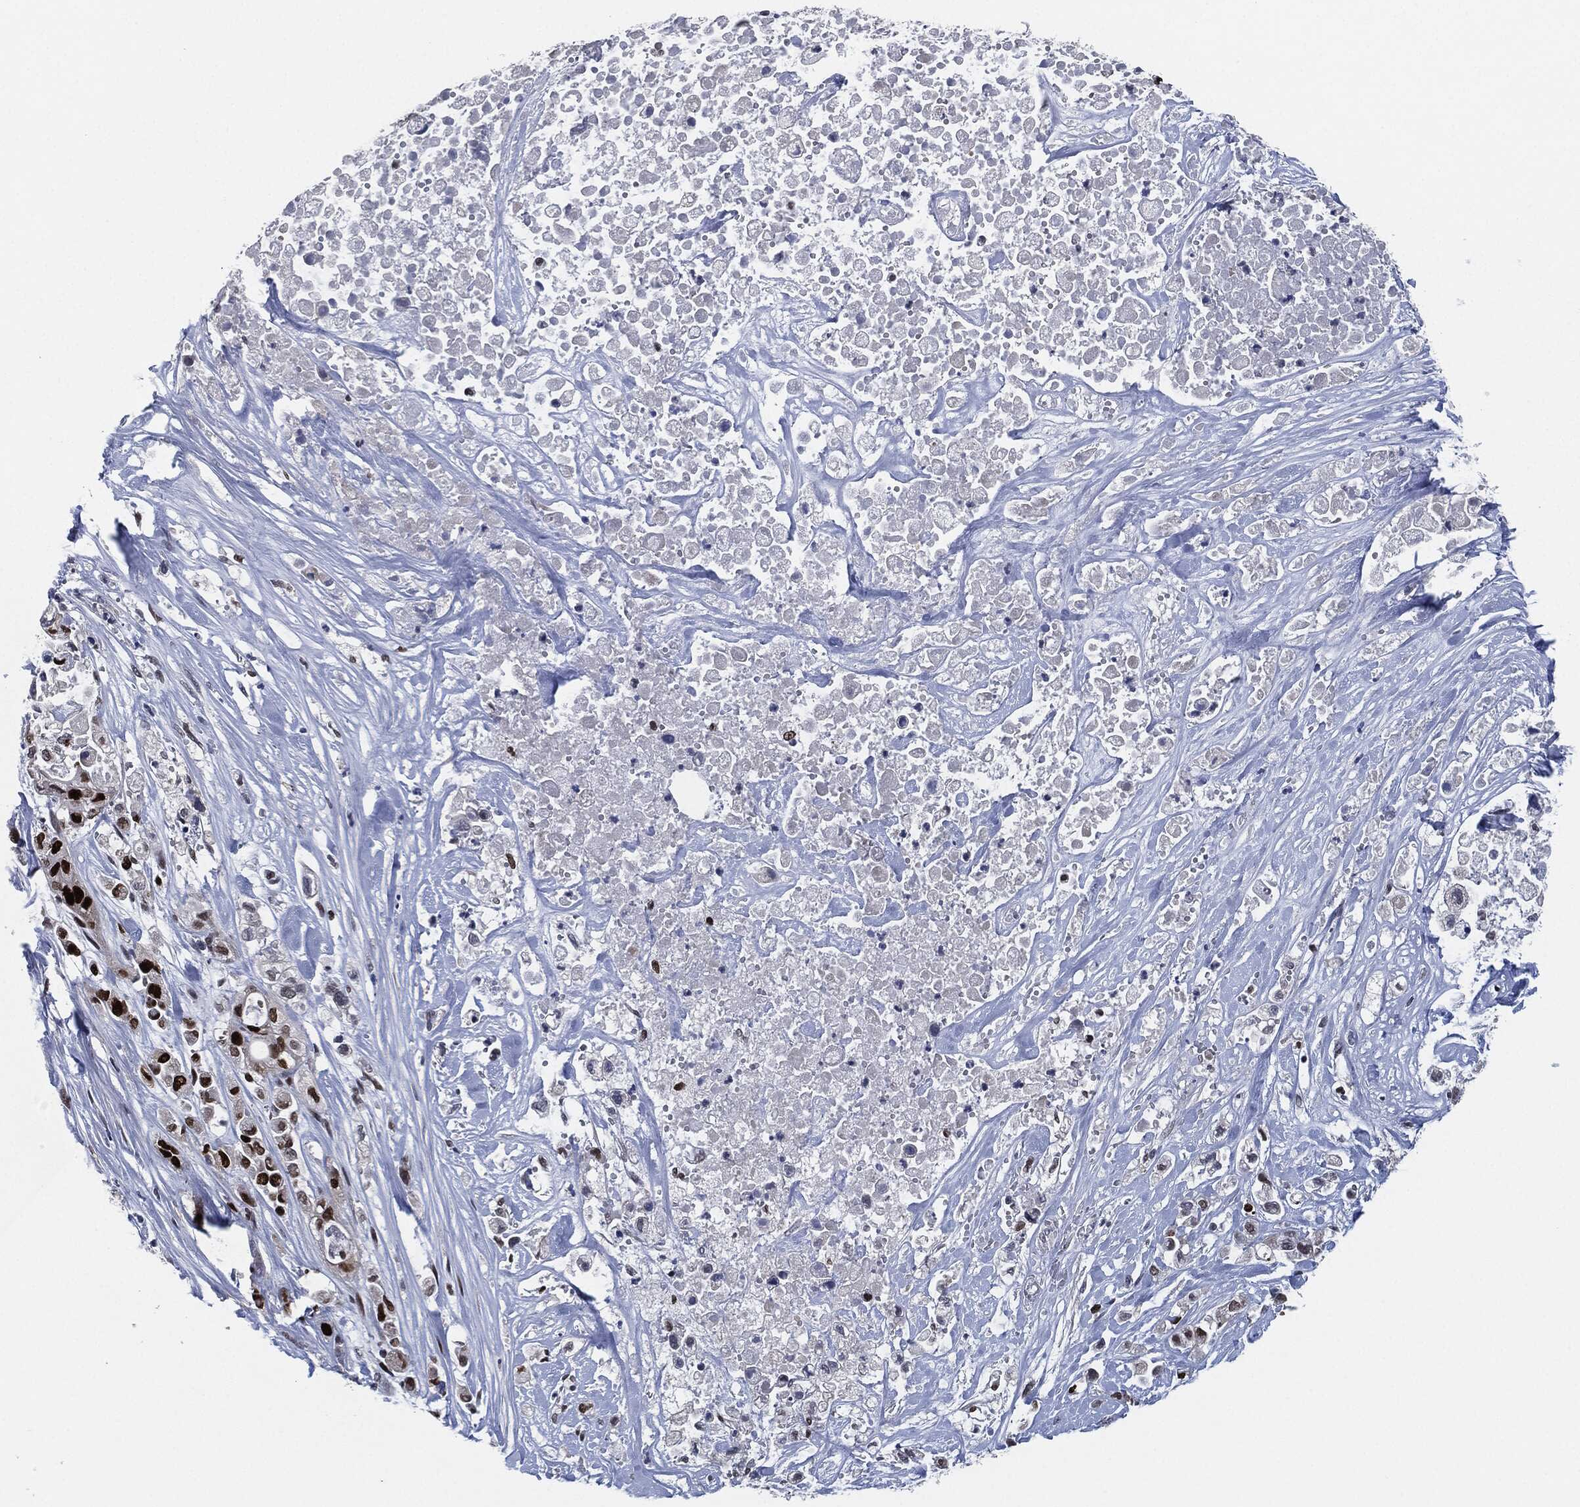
{"staining": {"intensity": "strong", "quantity": ">75%", "location": "nuclear"}, "tissue": "pancreatic cancer", "cell_type": "Tumor cells", "image_type": "cancer", "snomed": [{"axis": "morphology", "description": "Adenocarcinoma, NOS"}, {"axis": "topography", "description": "Pancreas"}], "caption": "Protein analysis of pancreatic cancer tissue demonstrates strong nuclear positivity in approximately >75% of tumor cells.", "gene": "PCNA", "patient": {"sex": "male", "age": 44}}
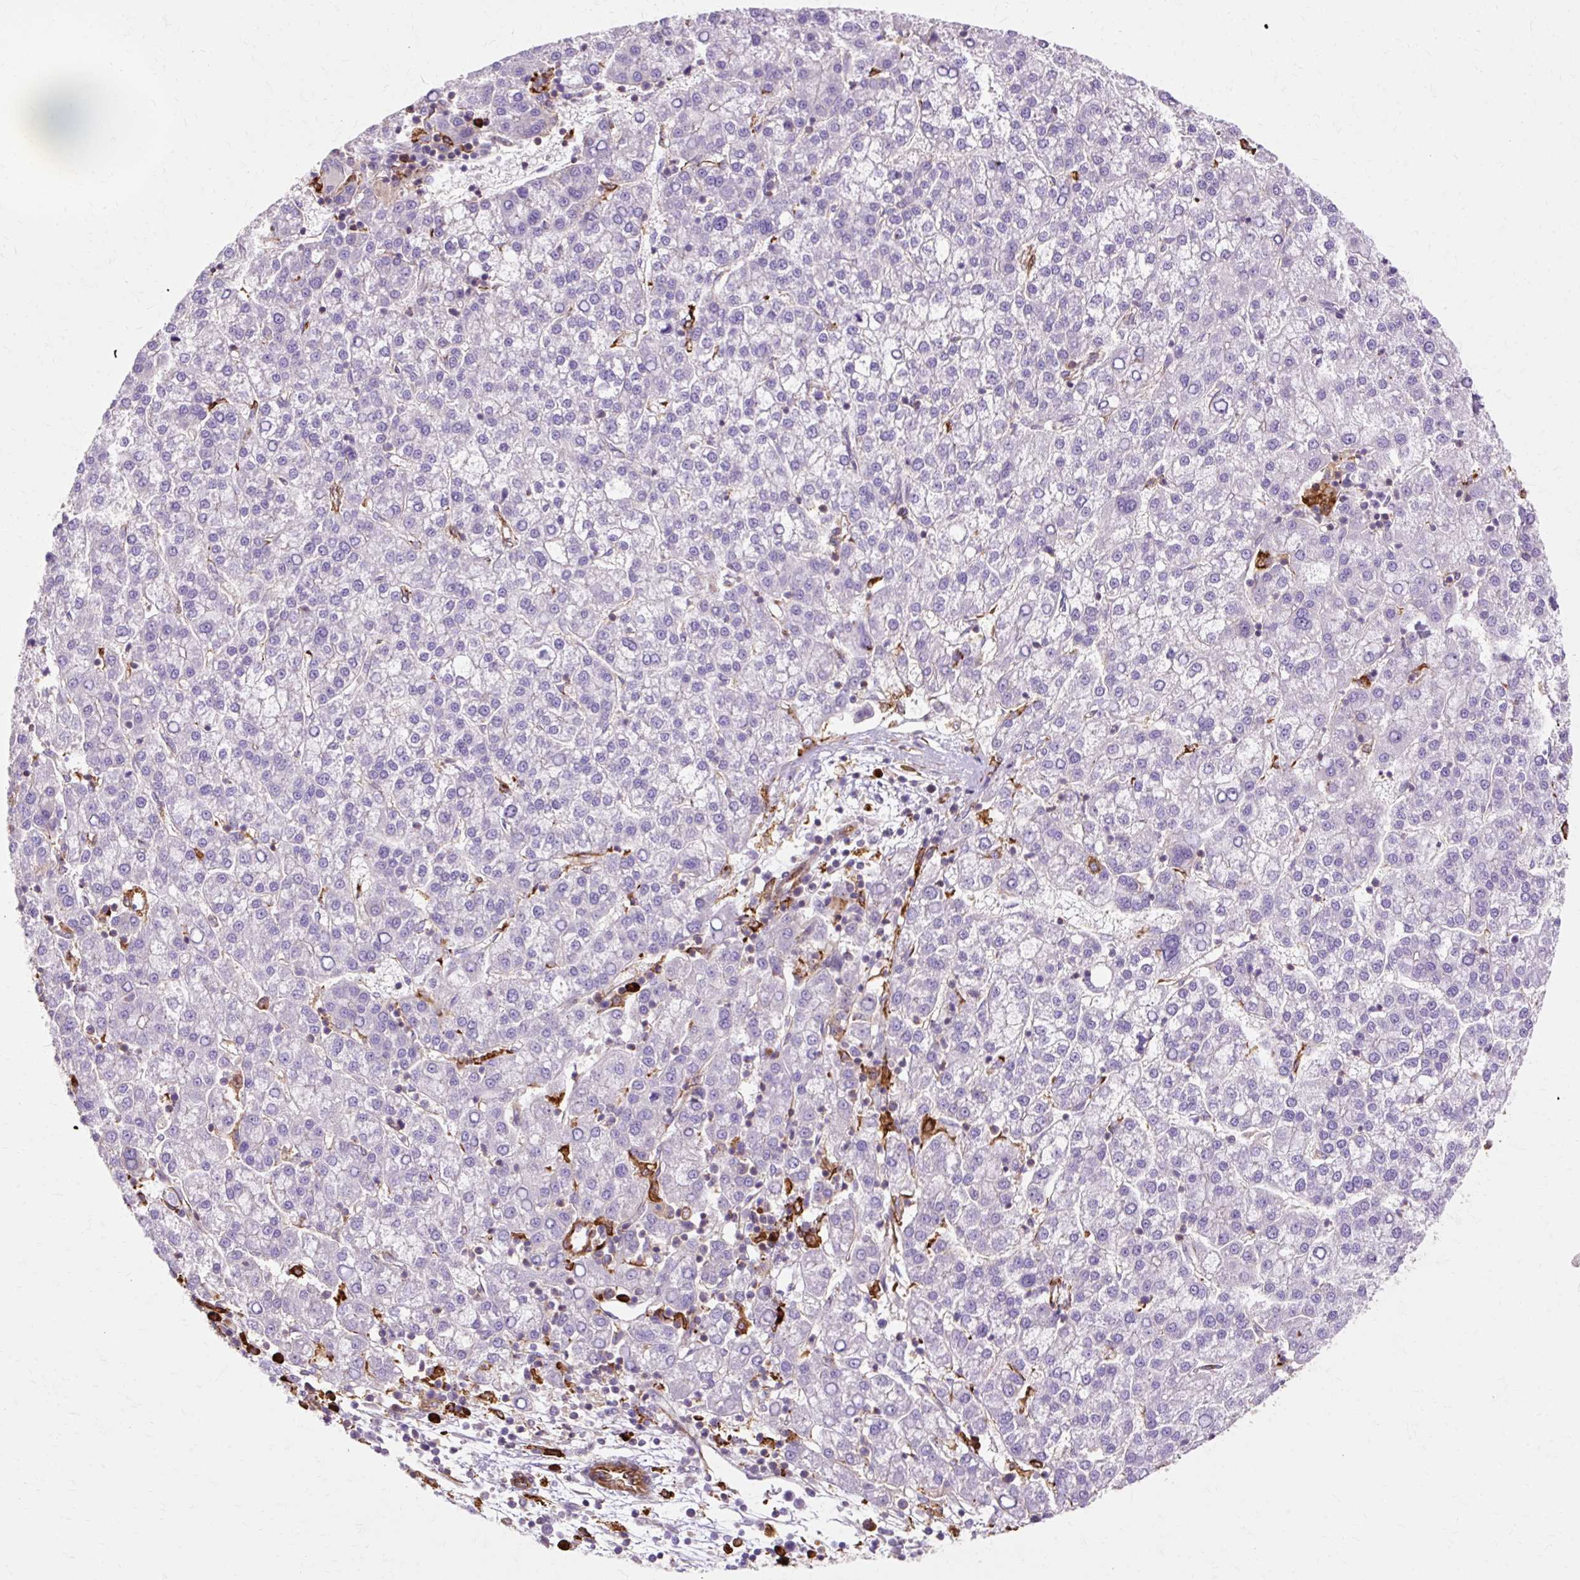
{"staining": {"intensity": "negative", "quantity": "none", "location": "none"}, "tissue": "liver cancer", "cell_type": "Tumor cells", "image_type": "cancer", "snomed": [{"axis": "morphology", "description": "Carcinoma, Hepatocellular, NOS"}, {"axis": "topography", "description": "Liver"}], "caption": "Tumor cells show no significant protein expression in liver cancer (hepatocellular carcinoma).", "gene": "TBC1D2B", "patient": {"sex": "female", "age": 58}}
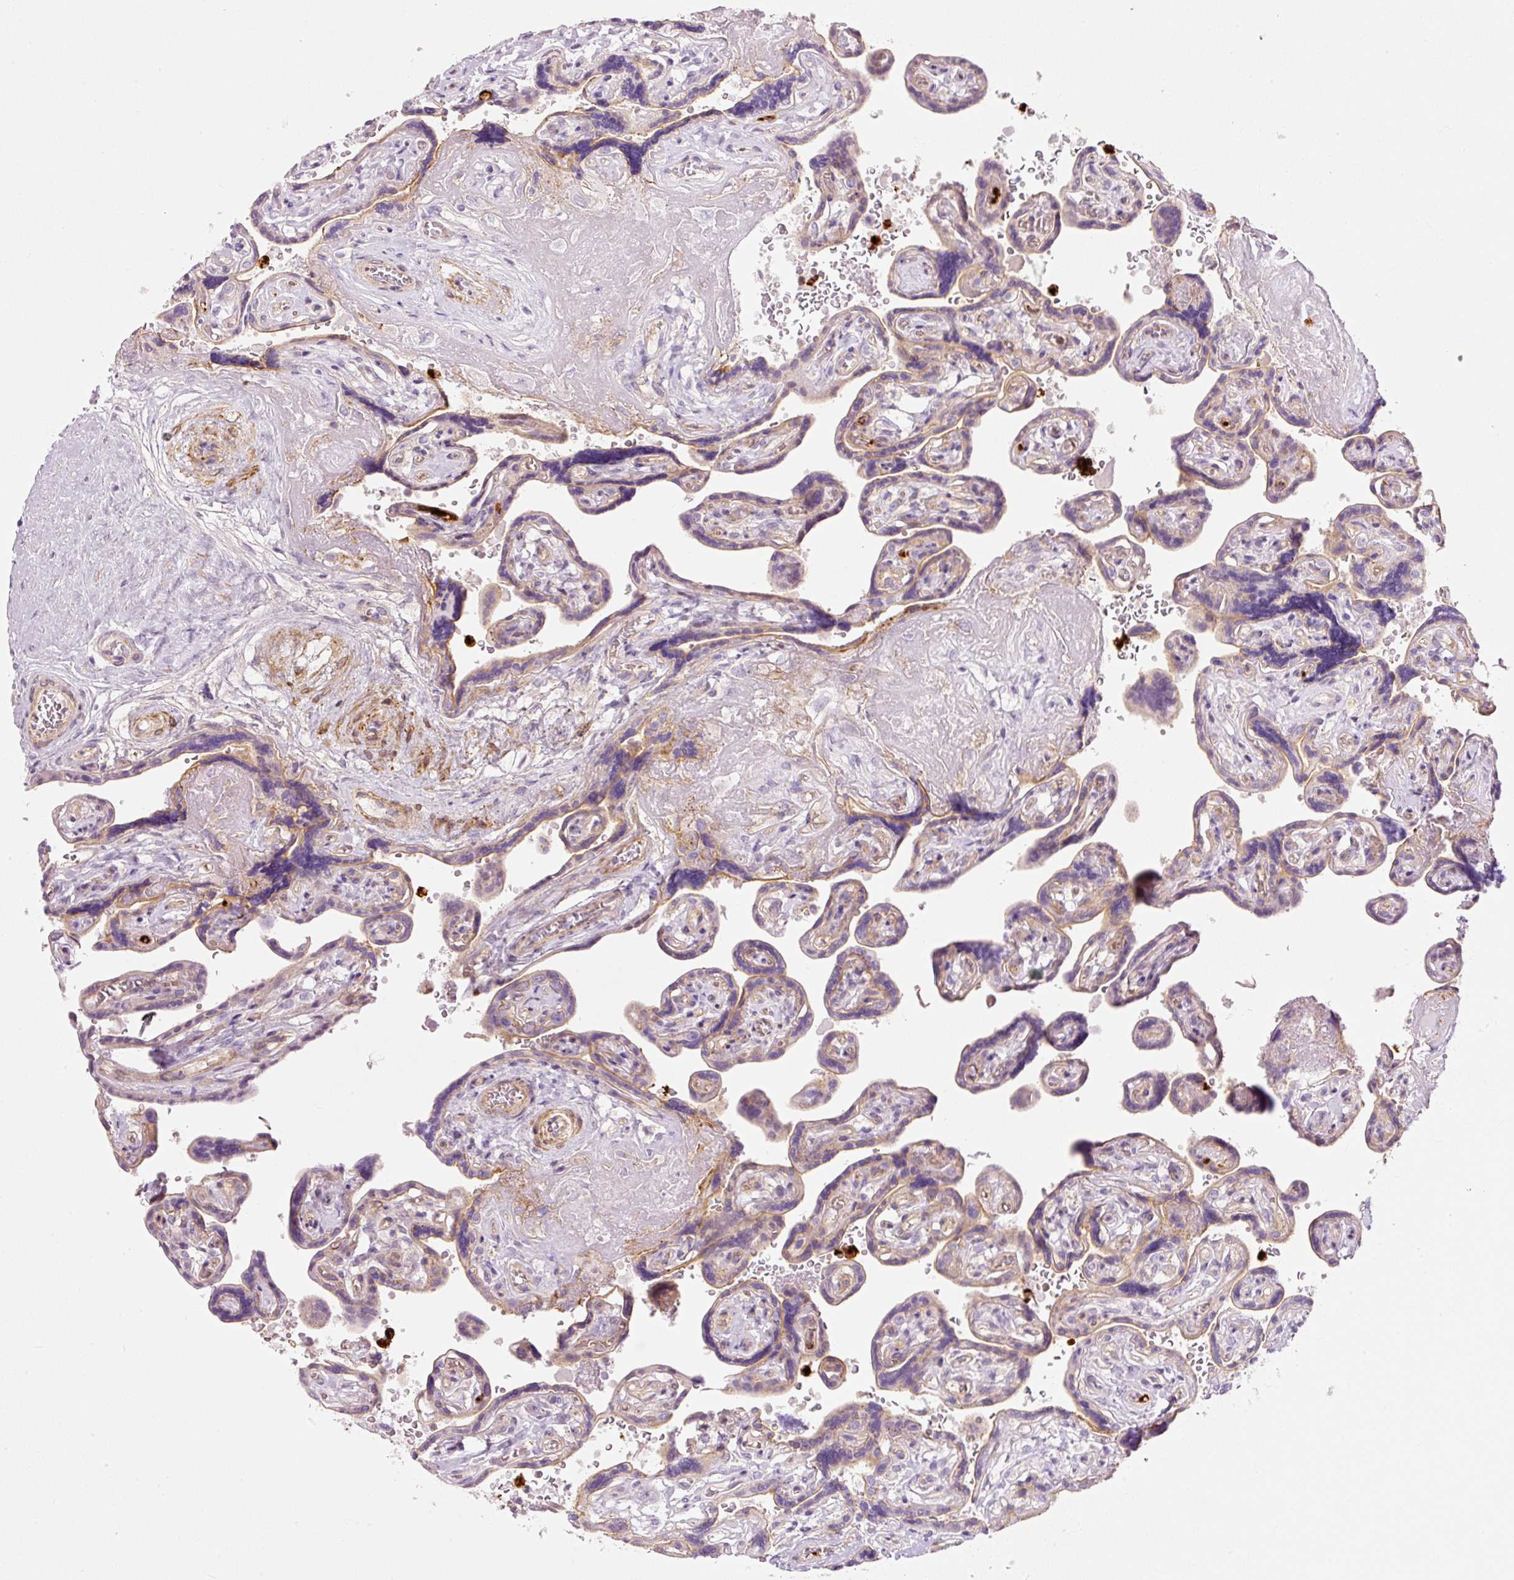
{"staining": {"intensity": "weak", "quantity": "25%-75%", "location": "cytoplasmic/membranous"}, "tissue": "placenta", "cell_type": "Trophoblastic cells", "image_type": "normal", "snomed": [{"axis": "morphology", "description": "Normal tissue, NOS"}, {"axis": "topography", "description": "Placenta"}], "caption": "Human placenta stained for a protein (brown) shows weak cytoplasmic/membranous positive staining in about 25%-75% of trophoblastic cells.", "gene": "MAP3K3", "patient": {"sex": "female", "age": 32}}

▶ _What you have to do_: Write out verbatim the lines from the one containing "cells show no" through the last line of the listing above, and no other lines; omit pictures.

▶ _Exercise solution_:
{"staining": {"intensity": "negative", "quantity": "none", "location": "none"}, "tissue": "liver cancer", "cell_type": "Tumor cells", "image_type": "cancer", "snomed": [{"axis": "morphology", "description": "Carcinoma, Hepatocellular, NOS"}, {"axis": "topography", "description": "Liver"}], "caption": "Tumor cells show no significant protein expression in liver cancer (hepatocellular carcinoma).", "gene": "TBC1D2B", "patient": {"sex": "female", "age": 58}}
{"staining": {"intensity": "weak", "quantity": "25%-75%", "location": "cytoplasmic/membranous"}, "tissue": "placenta", "cell_type": "Trophoblastic cells", "image_type": "normal", "snomed": [{"axis": "morphology", "description": "Normal tissue, NOS"}, {"axis": "topography", "description": "Placenta"}], "caption": "Human placenta stained for a protein (brown) shows weak cytoplasmic/membranous positive staining in about 25%-75% of trophoblastic cells.", "gene": "MAP3K3", "patient": {"sex": "female", "age": 32}}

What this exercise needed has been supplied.